ÖNE ÇIKAN DEĞERLENDİRMELER
Konuşmanın ardından çalıştayda ortaya çıkan sonuçlar, bildirgede şöyle sıralandı:
"* Yerel yönetimler, Kürdistan'ın tüm kentlerinde ve Kürtlerin yaşadığı kentlerde ortak eğitim çalışmalarının yürütülebilmesi, atölye çalışmaları ve grupların oluşturulabilmesi, çerçeve ve planların belirlenebilmesi için ilgili kurum ve kuruluşlarla genel koordinasyon sağlamalıdır.
* Dünya örnekleri ve eğitim modelleri iyi bilinmeli, Kürt eğitimi doğru değerlendirilmeli, geçmiş deneyimlerden yola çıkılarak hazırlanan model ve müfredat demokratik toplum sistemine uygun olarak güncellenmelidir.
* Özellikle öğretmenler ve okul öncesi eğitim kurumlarında çalışan tüm eğitmenler, eğitim sürecinde kullanılacak zihniyet, sistem, müfredat, yaklaşım, yöntem ve teknikler doğrultusunda eğitilmeli ve sürekli iç eğitimler sağlanmalıdır.

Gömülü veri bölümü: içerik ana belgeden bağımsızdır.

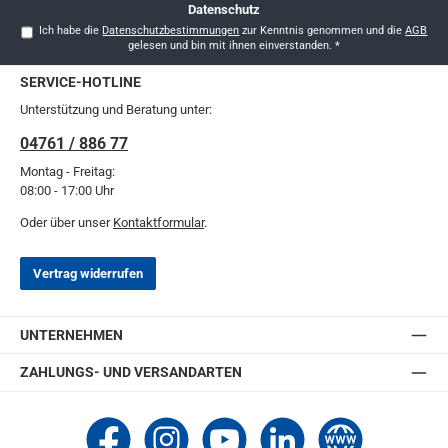
Datenschutz
Ich habe die
Datenschutzbestimmungen
zur Kenntnis genommen und die
AGB
gelesen und bin mit ihnen einverstanden.
*
SERVICE-HOTLINE
Unterstützung und Beratung unter:
04761 / 886 77
Montag - Freitag:
08:00 - 17:00 Uhr
Oder über unser
Kontaktformular
.
Vertrag widerrufen
UNTERNEHMEN
ZAHLUNGS- UND VERSANDARTEN
Thomashilfen bei Facebook
Thomashilfen bei Instagram
Thomashilfen bei YouTube
Thomashilfen bei LinkedIn
Zur Website von Thomashi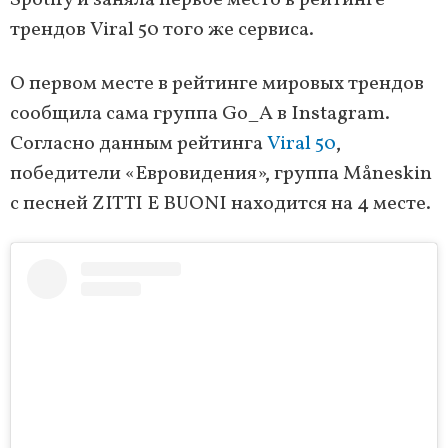
Spotify и заняла первое место в рейтинге
трендов Viral 50 того же сервиса.
О первом месте в рейтинге мировых трендов
сообщила сама группа Go_A в Instagram.
Согласно данным рейтинга
Viral 50
,
победители «Евровидения», группа Måneskin
с песней ZITTI E BUONI находится на 4 месте.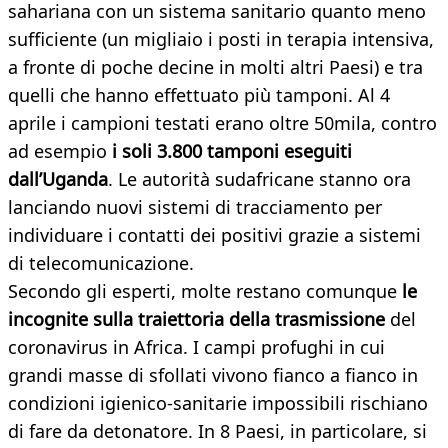
sahariana con un sistema sanitario quanto meno
sufficiente (un migliaio i posti in terapia intensiva,
a fronte di poche decine in molti altri Paesi) e tra
quelli che hanno effettuato più tamponi. Al 4
aprile i campioni testati erano oltre 50mila, contro
ad esempio
i soli 3.800 tamponi eseguiti
dall’Uganda
. Le autorità sudafricane stanno ora
lanciando nuovi sistemi di tracciamento per
individuare i contatti dei positivi grazie a sistemi
di telecomunicazione.
Secondo gli esperti, molte restano comunque
le
incognite sulla traiettoria della trasmissione
del
coronavirus in Africa. I campi profughi in cui
grandi masse di sfollati vivono fianco a fianco in
condizioni igienico-sanitarie impossibili rischiano
di fare da detonatore. In 8 Paesi, in particolare, si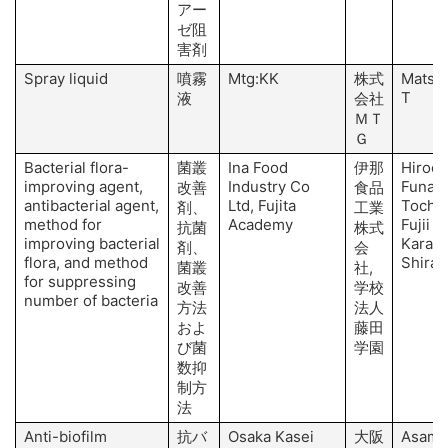
アー
ゼ阻
害剤
Spray liquid
噴霧
Mtg:KK
株式
Matsus
T
液
会社
ＭＴ
Ｇ
Bacterial flora-
菌叢
Ina Food
伊那
Hirook
improving agent,
Industry Co
Funasa
改善
食品
antibacterial agent,
Ltd, Fujita
Tochio
剤、
工業
method for
Academy
Fujii T,
抗菌
株式
improving bacterial
Karasa
剤、
会
flora, and method
Shirai 
菌叢
社,
for suppressing
改善
学校
number of bacteria
方法
法人
およ
藤田
び菌
学園
数抑
制方
法
Anti-biofilm
抗バ
Osaka Kasei
大阪
Asami 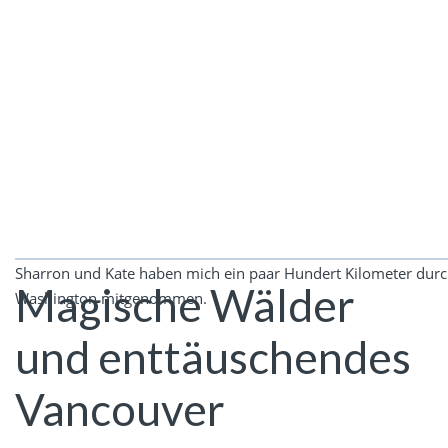
Sharron und Kate haben mich ein paar Hundert Kilometer dur
Magische Wälder
Washington mitgenommen.
und enttäuschendes
Vancouver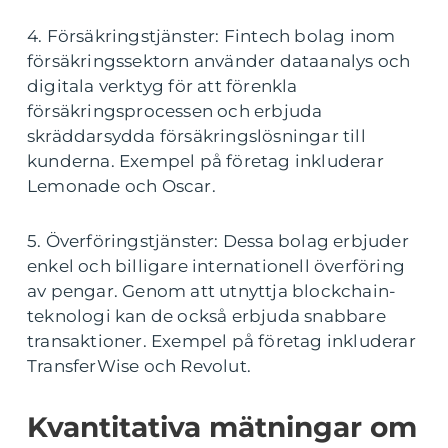
4. Försäkringstjänster: Fintech bolag inom
försäkringssektorn använder dataanalys och
digitala verktyg för att förenkla
försäkringsprocessen och erbjuda
skräddarsydda försäkringslösningar till
kunderna. Exempel på företag inkluderar
Lemonade och Oscar.
5. Överföringstjänster: Dessa bolag erbjuder
enkel och billigare internationell överföring
av pengar. Genom att utnyttja blockchain-
teknologi kan de också erbjuda snabbare
transaktioner. Exempel på företag inkluderar
TransferWise och Revolut.
Kvantitativa mätningar om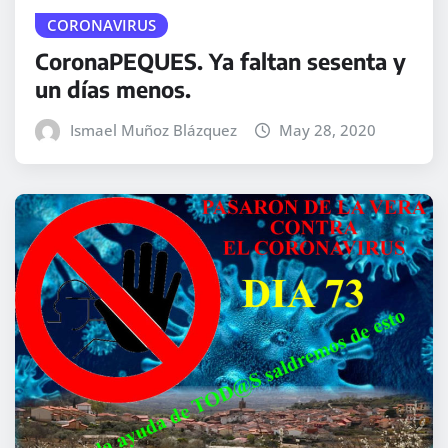
CORONAVIRUS
CoronaPEQUES. Ya faltan sesenta y
un días menos.
Ismael Muñoz Blázquez
May 28, 2020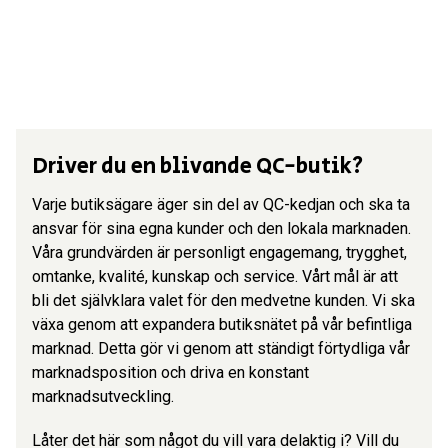
Driver du en blivande QC-butik?
Varje butiksägare äger sin del av QC-kedjan och ska ta
ansvar för sina egna kunder och den lokala marknaden.
Våra grundvärden är personligt engagemang, trygghet,
omtanke, kvalité, kunskap och service. Vårt mål är att
bli det självklara valet för den medvetne kunden. Vi ska
växa genom att expandera butiksnätet på vår befintliga
marknad. Detta gör vi genom att ständigt förtydliga vår
marknadsposition och driva en konstant
marknadsutveckling.
Låter det här som något du vill vara delaktig i? Vill du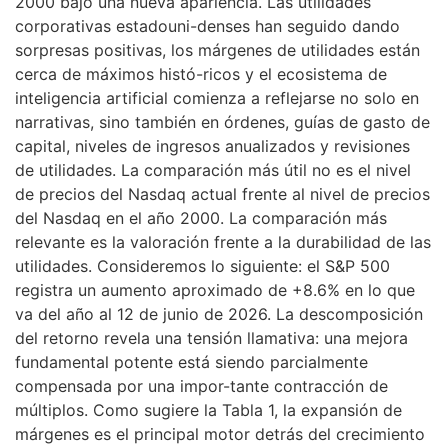
2000 bajo una nueva apariencia. Las utilidades
corporativas estadouni-denses han seguido dando
sorpresas positivas, los márgenes de utilidades están
cerca de máximos histó-ricos y el ecosistema de
inteligencia artificial comienza a reflejarse no solo en
narrativas, sino también en órdenes, guías de gasto de
capital, niveles de ingresos anualizados y revisiones
de utilidades. La comparación más útil no es el nivel
de precios del Nasdaq actual frente al nivel de precios
del Nasdaq en el año 2000. La comparación más
relevante es la valoración frente a la durabilidad de las
utilidades. Consideremos lo siguiente: el S&P 500
registra un aumento aproximado de +8.6% en lo que
va del año al 12 de junio de 2026. La descomposición
del retorno revela una tensión llamativa: una mejora
fundamental potente está siendo parcialmente
compensada por una impor-tante contracción de
múltiplos. Como sugiere la Tabla 1, la expansión de
márgenes es el principal motor detrás del crecimiento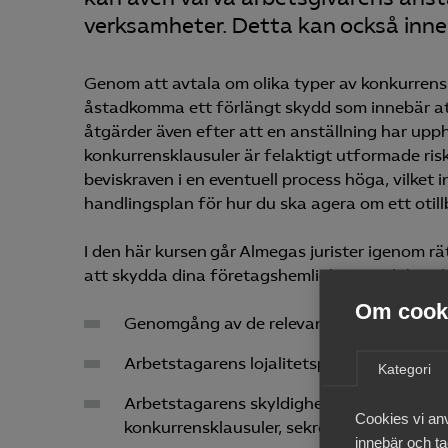
verksamheter. Detta kan också inneb
Genom att avtala om olika typer av konkurrens
åstadkomma ett förlängt skydd som innebär at
åtgärder även efter att en anställning har upp
konkurrensklausuler är felaktigt utformade risk
beviskraven i en eventuell process höga, vilket
handlingsplan för hur du ska agera om ett otill
I den här kursen går Almegas jurister igenom r
att skydda dina företagshemligheter och kundrel
Om cooki
Genomgång av de relevanta regelverken
Arbetstagarens lojalitetsplikt under pågå
Kategori
Arbetstagarens skyldigheter efter anstäl
Cookies vi an
konkurrensklausuler, sekretessklausuler o
innebär och tac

* Tüm çok dilli ve çok dilli okul öncesi eğitim kurumlarında kullanılmak üzere materyaller, ekipmanlar ve araçlar geliştirilmelidir. Bu amaçla materyal geliştirme komisyonları kurulmalı ve atölyeler düzenlenmelidir.
* Peyas Belediyesi Huzurevleri, Quça ve 500 Evler gibi imkânı olmayan mahallelerde oyun merkezleri ve anaokulları açmalı.
*Anaokuluna kabulde, Kürtçe bilen çocuklara pozitif ayrımcılık yapılmalıdır.
*Eğitimin başarılı olabilmesi için ailelerin bu sürecin en önemli unsurlarından biri olarak aktif katılımı sağlanmalıdır.
*Demokratik bir ulus ve özgür bir gelecek yaratmak için, eğitim sisteminin demokratik, çevre dostu ve kadın özgürlükçü halk eğitim sistemine dayalı olması gerekir."